Exercise inputs:

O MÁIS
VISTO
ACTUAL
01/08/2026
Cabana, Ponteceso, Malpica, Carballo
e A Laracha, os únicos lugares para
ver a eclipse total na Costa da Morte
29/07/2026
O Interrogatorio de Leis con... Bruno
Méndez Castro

Problem to work on: The reply should restate the records above in full, character for character.

Result of this exercise:
O MÁIS
VISTO
ACTUAL
01/08/2026
Cabana, Ponteceso, Malpica, Carballo
e A Laracha, os únicos lugares para
ver a eclipse total na Costa da Morte
29/07/2026
O Interrogatorio de Leis con... Bruno
Méndez Castro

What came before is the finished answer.